Re: Similarity search for sentences

From: Kevin Grittner <kgrittn(at)ymail(dot)com>
To: Janek Sendrowski <janek12(at)web(dot)de>, "pgsql-general(at)postgresql(dot)org" <pgsql-general(at)postgresql(dot)org>
Subject: Re: Similarity search for sentences
Date: 2013-12-06 15:58:22
Message-ID: 1386345502.6533.YahooMailNeo@web162905.mail.bf1.yahoo.com
Views: Raw Message | Whole Thread | Download mbox | Resend email
Thread:
Lists: pgsql-general

Janek Sendrowski <janek12(at)web(dot)de> wrote:

> I didn't know that the pg_trgm Module provides KNN search

It does, although my own experience shows that it tends to be more
appropriate for name searches or similar smaller columns than for
big text columns.  Using the war_and_peace table from another
thread:

test=# CREATE INDEX war_and_peace_linetext_trgm2 ON war_and_peace
using gist (linetext gist_trgm_ops);
CREATE INDEX
test=# VACUUM ANALYZE war_and_peace;
VACUUM
test=# -- Use a KNN search for the words.

• [RECORDS]
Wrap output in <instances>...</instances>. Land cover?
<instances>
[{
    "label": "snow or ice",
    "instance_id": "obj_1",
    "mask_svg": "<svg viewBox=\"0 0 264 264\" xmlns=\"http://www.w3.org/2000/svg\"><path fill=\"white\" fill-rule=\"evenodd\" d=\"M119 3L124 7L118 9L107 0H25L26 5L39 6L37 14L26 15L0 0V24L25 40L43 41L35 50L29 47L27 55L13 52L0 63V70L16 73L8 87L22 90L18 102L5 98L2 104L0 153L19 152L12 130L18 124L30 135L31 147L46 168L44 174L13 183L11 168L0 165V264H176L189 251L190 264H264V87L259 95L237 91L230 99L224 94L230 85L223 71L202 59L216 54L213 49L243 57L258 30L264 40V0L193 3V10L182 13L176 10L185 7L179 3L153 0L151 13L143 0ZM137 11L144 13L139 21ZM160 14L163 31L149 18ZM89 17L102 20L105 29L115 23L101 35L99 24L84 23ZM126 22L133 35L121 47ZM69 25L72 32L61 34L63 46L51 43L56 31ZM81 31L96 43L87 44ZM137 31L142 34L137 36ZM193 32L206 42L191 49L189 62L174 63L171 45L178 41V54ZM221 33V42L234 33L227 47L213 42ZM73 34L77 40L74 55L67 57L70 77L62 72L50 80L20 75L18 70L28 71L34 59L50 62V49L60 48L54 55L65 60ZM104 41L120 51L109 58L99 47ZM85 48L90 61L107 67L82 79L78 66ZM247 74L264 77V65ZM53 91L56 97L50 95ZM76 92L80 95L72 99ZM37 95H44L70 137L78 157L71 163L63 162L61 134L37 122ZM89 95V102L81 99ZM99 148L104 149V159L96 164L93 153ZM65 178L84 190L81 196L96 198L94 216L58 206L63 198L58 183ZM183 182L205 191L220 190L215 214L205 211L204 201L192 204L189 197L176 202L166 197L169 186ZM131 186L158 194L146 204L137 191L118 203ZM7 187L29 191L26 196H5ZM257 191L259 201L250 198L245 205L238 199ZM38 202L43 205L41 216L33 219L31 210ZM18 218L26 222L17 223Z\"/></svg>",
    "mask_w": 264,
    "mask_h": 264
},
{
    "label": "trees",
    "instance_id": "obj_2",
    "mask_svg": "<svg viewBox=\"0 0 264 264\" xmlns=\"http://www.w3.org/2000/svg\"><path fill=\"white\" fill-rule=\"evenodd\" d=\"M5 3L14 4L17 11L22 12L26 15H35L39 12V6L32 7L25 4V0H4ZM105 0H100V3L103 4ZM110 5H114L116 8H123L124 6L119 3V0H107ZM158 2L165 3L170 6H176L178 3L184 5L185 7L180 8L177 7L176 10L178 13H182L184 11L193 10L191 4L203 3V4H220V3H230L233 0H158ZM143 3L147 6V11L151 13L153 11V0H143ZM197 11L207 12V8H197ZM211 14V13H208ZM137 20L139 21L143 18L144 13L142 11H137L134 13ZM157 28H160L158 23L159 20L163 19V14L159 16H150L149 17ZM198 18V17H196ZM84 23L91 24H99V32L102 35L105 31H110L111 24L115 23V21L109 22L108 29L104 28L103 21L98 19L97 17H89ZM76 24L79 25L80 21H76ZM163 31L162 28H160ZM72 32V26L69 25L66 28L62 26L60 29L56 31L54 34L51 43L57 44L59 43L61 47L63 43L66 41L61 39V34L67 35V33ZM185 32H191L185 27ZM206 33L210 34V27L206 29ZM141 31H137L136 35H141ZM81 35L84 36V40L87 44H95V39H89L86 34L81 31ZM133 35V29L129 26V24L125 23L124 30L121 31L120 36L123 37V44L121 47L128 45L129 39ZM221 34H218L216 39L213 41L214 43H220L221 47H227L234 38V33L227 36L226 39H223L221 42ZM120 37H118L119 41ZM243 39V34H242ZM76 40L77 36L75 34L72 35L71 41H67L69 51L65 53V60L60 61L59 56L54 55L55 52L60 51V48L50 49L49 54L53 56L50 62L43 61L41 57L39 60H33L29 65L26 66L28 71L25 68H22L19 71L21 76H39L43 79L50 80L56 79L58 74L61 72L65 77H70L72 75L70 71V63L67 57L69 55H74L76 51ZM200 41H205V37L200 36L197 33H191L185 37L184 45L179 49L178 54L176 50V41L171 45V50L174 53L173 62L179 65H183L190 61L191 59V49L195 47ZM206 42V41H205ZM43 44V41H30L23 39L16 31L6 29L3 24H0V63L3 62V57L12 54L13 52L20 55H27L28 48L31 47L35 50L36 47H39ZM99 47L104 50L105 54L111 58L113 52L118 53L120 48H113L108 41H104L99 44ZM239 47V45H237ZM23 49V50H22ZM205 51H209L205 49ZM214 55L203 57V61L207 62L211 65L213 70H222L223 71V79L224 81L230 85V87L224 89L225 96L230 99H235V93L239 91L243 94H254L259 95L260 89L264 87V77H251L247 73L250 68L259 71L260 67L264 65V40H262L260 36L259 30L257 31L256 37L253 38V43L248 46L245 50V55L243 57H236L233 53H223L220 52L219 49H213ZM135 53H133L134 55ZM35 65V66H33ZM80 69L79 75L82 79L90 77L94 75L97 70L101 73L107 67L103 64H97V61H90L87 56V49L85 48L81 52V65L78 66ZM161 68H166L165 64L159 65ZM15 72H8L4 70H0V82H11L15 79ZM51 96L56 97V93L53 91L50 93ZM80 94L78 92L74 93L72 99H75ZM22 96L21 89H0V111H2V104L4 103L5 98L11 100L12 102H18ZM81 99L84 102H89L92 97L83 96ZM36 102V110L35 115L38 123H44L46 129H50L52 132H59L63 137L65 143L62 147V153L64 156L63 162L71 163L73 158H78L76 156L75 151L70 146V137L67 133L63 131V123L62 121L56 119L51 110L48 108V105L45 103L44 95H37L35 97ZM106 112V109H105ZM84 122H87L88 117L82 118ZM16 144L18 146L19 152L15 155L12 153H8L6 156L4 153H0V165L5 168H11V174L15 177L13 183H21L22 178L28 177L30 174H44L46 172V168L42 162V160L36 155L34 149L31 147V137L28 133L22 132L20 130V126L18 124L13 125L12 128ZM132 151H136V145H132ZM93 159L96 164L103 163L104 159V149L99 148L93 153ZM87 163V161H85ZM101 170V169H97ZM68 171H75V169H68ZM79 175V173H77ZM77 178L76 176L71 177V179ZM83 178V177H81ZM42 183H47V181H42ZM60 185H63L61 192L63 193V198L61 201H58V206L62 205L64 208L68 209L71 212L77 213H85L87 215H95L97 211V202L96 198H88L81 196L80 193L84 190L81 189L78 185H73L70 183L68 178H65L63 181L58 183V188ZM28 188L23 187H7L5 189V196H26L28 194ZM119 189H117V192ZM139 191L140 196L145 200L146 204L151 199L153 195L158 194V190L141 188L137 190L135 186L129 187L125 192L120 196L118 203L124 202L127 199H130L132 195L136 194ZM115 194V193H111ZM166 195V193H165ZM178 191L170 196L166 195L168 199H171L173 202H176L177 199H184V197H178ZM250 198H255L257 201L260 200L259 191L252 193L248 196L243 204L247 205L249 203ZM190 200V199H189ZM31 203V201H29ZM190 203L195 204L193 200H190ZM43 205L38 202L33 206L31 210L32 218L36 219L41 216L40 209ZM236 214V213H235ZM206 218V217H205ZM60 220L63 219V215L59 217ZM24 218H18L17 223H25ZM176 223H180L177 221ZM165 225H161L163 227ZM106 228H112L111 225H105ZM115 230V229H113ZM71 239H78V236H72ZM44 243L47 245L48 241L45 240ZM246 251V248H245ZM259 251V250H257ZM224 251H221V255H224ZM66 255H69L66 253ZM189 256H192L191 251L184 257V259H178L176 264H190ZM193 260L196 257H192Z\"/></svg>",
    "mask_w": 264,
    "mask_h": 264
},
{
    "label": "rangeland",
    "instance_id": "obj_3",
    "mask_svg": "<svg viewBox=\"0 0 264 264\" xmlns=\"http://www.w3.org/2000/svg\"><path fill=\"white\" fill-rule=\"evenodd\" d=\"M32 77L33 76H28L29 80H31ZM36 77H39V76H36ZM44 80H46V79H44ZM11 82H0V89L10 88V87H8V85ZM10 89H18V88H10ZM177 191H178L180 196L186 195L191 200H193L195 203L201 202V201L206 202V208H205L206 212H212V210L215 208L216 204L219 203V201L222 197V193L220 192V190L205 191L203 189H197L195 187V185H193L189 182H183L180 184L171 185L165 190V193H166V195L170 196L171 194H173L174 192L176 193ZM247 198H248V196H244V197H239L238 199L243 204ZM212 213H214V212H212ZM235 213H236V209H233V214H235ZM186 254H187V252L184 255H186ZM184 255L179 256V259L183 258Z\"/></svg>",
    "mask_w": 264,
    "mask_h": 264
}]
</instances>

==

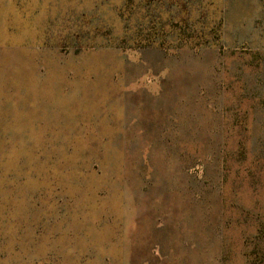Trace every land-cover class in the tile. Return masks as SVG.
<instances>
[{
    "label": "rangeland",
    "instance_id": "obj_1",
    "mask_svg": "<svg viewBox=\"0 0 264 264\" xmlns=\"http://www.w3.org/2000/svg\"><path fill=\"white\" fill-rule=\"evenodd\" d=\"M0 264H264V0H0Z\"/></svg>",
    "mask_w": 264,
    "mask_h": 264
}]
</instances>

...

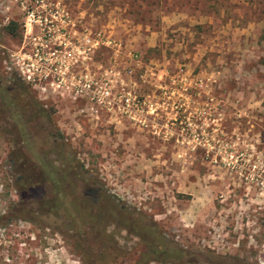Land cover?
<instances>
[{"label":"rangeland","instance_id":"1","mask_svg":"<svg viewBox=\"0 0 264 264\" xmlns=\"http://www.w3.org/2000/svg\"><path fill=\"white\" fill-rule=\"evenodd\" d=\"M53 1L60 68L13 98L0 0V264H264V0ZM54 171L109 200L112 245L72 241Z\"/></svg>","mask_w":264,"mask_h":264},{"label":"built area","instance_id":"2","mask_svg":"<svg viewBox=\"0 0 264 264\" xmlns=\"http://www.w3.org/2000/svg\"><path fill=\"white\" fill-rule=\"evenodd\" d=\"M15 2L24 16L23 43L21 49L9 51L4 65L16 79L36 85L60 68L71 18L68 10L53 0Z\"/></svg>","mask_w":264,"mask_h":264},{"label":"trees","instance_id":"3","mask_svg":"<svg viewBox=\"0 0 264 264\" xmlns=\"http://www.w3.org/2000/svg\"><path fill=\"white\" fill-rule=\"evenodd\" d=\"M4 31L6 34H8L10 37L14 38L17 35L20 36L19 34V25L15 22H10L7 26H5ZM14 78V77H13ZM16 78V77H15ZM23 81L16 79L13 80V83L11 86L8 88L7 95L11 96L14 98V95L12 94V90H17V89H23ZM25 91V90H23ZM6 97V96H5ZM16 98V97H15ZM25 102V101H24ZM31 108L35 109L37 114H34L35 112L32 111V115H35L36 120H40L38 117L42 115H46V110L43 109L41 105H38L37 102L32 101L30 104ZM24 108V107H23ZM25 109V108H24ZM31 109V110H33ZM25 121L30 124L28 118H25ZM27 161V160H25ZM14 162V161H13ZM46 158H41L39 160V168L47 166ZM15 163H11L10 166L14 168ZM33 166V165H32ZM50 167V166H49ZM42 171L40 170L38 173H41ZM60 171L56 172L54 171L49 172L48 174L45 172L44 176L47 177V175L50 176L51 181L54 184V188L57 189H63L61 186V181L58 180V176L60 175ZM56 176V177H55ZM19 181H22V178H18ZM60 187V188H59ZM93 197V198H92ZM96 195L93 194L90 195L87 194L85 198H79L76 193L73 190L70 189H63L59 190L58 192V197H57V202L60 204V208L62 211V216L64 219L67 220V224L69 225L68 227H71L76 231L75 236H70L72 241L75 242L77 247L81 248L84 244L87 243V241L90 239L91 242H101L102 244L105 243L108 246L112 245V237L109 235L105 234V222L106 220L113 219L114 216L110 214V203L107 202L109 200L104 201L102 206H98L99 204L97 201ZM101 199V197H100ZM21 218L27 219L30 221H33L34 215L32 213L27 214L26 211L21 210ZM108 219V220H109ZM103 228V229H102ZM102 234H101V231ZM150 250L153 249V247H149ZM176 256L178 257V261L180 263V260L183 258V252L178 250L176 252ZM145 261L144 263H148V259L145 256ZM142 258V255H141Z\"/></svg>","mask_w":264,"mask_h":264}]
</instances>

• [REQUIRED TASKS]
- a) List every field label in the header of the mailing-list message on similarity search that is followed by a colon, from the sender line through the list line.
- b) Duplicate a passage of the mailing-list message on similarity search, beginning at the words "test=# CREATE INDEX" and stopping after the words "for the words.".

• [CORRECT ANSWERS]
- a) From, To, Subject, Date, Message-ID, Views, Thread, Lists

- b)
test=# CREATE INDEX war_and_peace_linetext_trgm2 ON war_and_peace
using gist (linetext gist_trgm_ops);
CREATE INDEX
test=# VACUUM ANALYZE war_and_peace;
VACUUM
test=# -- Use a KNN search for the words.